Wild drafts.. on ivory

Main picture: "Mountains of ivory confiscated and burned in 2016 at the Nairobi National Park, Kenya"

What do you see in this photo? I would probably answer: “don’t know, just a couple of pebbles hills”.

Do you want to know what I see instead? I see lot of pain, I see death, I see wickedness, I see tears and suffering, I see family destroyed and orphans missing them. I see many good people sacrificing part of their life to protect what shouldn’t be done because shouldn’t serve.

And once again, it’s cristal clear in my mind that the only problem of the world…is us.

Rest of the 105 tons of elephant ivory and 1.5 tonnes of rhino horn

At Nairobi National Park on 2016, tusks from more than 6.000 illegally killed elephants has been burned: the biggest ever destruction of an ivory stockpile and the most striking symbol yet of the plight of one of nature’s last great beasts. The ceremonial burning has been attended by Kenya’s president Uhuru Kenyatta, heads of state including Ali Bongo Ondimba of Gabon and Yoweri Museveni of Uganda, high-ranking United Nations and US officials, and charities. A wide network of conservation groups around the world have sent messages applauding the work.

The future of the African elephant and rhino is far from secure so long as demand for their products continues to exist.

About 105 tonnes of elephant ivory and 1.5 tonnes of rhino horn have been burned in 11 large pyres, about seven times the amount previously burned in a single event.

About 30.000 to 50.000 elephants a year were killed from 2008 to 2013 alone, according to the Born Free Foundation, and the rate of killing is overshooting the rate of births in Africa.

In another 15 years or so elephants, rhinos and even lions could have disappeared from the wild, denying our children the experience of knowing and loving them. We cannot allow that to happen.

Kenya first burned ivory in 1989, under president Daniel Arap Moi, as a symbol of its determination to protect its remaining elephant population, which had fallen 90% in the previous 15 years, from 168.000 to 15.000 elephants.

Monument of the first stockpile of ivory burned in 1989

“Great objectives often require great sacrifices. I now call upon the people of the world to join us in Kenya by eliminating the trade in ivory once and for all” – H.E. President Daniel T. Arap Moi


Burning seized ivory is a highly public symbol of the fight to save the elephant from extinction.
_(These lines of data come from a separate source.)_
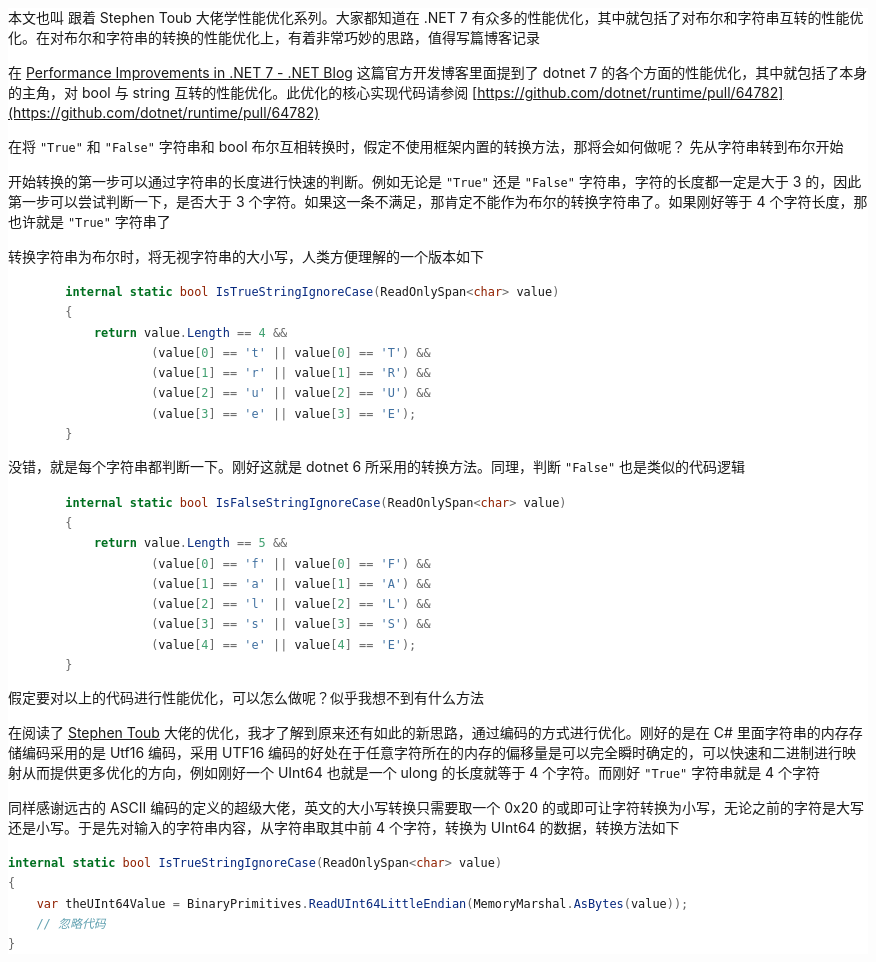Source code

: 
本文也叫 跟着 Stephen Toub 大佬学性能优化系列。大家都知道在 .NET 7 有众多的性能优化，其中就包括了对布尔和字符串互转的性能优化。在对布尔和字符串的转换的性能优化上，有着非常巧妙的思路，值得写篇博客记录










在 [Performance Improvements in .NET 7 - .NET Blog](https://devblogs.microsoft.com/dotnet/performance_improvements_in_net_7/) 这篇官方开发博客里面提到了 dotnet 7 的各个方面的性能优化，其中就包括了本身的主角，对 bool 与 string 互转的性能优化。此优化的核心实现代码请参阅 [https://github.com/dotnet/runtime/pull/64782](https://github.com/dotnet/runtime/pull/64782)

在将 `"True"` 和 `"False"` 字符串和 bool 布尔互相转换时，假定不使用框架内置的转换方法，那将会如何做呢？ 先从字符串转到布尔开始

开始转换的第一步可以通过字符串的长度进行快速的判断。例如无论是 `"True"` 还是 `"False"` 字符串，字符的长度都一定是大于 3 的，因此第一步可以尝试判断一下，是否大于 3 个字符。如果这一条不满足，那肯定不能作为布尔的转换字符串了。如果刚好等于 4 个字符长度，那也许就是 `"True"` 字符串了

转换字符串为布尔时，将无视字符串的大小写，人类方便理解的一个版本如下

```csharp
        internal static bool IsTrueStringIgnoreCase(ReadOnlySpan<char> value)
        {
            return value.Length == 4 &&
                    (value[0] == 't' || value[0] == 'T') &&
                    (value[1] == 'r' || value[1] == 'R') &&
                    (value[2] == 'u' || value[2] == 'U') &&
                    (value[3] == 'e' || value[3] == 'E');
        }
```

没错，就是每个字符串都判断一下。刚好这就是 dotnet 6 所采用的转换方法。同理，判断 `"False"` 也是类似的代码逻辑

```csharp
        internal static bool IsFalseStringIgnoreCase(ReadOnlySpan<char> value)
        {
            return value.Length == 5 &&
                    (value[0] == 'f' || value[0] == 'F') &&
                    (value[1] == 'a' || value[1] == 'A') &&
                    (value[2] == 'l' || value[2] == 'L') &&
                    (value[3] == 's' || value[3] == 'S') &&
                    (value[4] == 'e' || value[4] == 'E');
        }
```

假定要对以上的代码进行性能优化，可以怎么做呢？似乎我想不到有什么方法

在阅读了 [Stephen Toub](https://github.com/stephentoub) 大佬的优化，我才了解到原来还有如此的新思路，通过编码的方式进行优化。刚好的是在 C# 里面字符串的内存存储编码采用的是 Utf16 编码，采用 UTF16 编码的好处在于任意字符所在的内存的偏移量是可以完全瞬时确定的，可以快速和二进制进行映射从而提供更多优化的方向，例如刚好一个 UInt64 也就是一个 ulong 的长度就等于 4 个字符。而刚好 `"True"` 字符串就是 4 个字符

同样感谢远古的 ASCII 编码的定义的超级大佬，英文的大小写转换只需要取一个 0x20 的或即可让字符转换为小写，无论之前的字符是大写还是小写。于是先对输入的字符串内容，从字符串取其中前 4 个字符，转换为 UInt64 的数据，转换方法如下

```csharp
internal static bool IsTrueStringIgnoreCase(ReadOnlySpan<char> value)
{
    var theUInt64Value = BinaryPrimitives.ReadUInt64LittleEndian(MemoryMarshal.AsBytes(value));
    // 忽略代码
}
```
Burning or crushing puts the ivory out of use, preventing it from increasing the world’s ivory market, legal and illegal.

As an “unconventional method” of discouraging poachers, has been even tried to remove tusks and dyeing rhino horns…that is, definitely, something crazy.

Why all this demand of ivory? rhino horn and other parts of endangered animals, including tiger skins, are sometimes use in Chinese medicine, but potentially a bigger problem is their use in high-status gifts in some Asian countries.

So please mind: for an elephant, family is all important; a calf’s very existence depends upon its mother’s milk for the first two years of life. When a tiny new-born elephant is orphaned, it is often because its mother and family have been killed to serve the brutal ivory trade.

So please, contribute and support: iworry, bloody ivory campaign, wild aid, elephant cooperation, bloody ivory,  ifaw, nini..

And…of course, don’t forget about the David Sheldrick Wildlife Trust, the most successful orphan-elephant rescue and rehabilitation program in the world and one of the pioneering conservation organisations for wildlife and habitat protection in East Africa located in Nairobi, Kenya.

A 3 years old elephant orphan at the David Sheldrick Wildlife Trust; this beautiful being has no guarantee to get older like it’s supposed to be.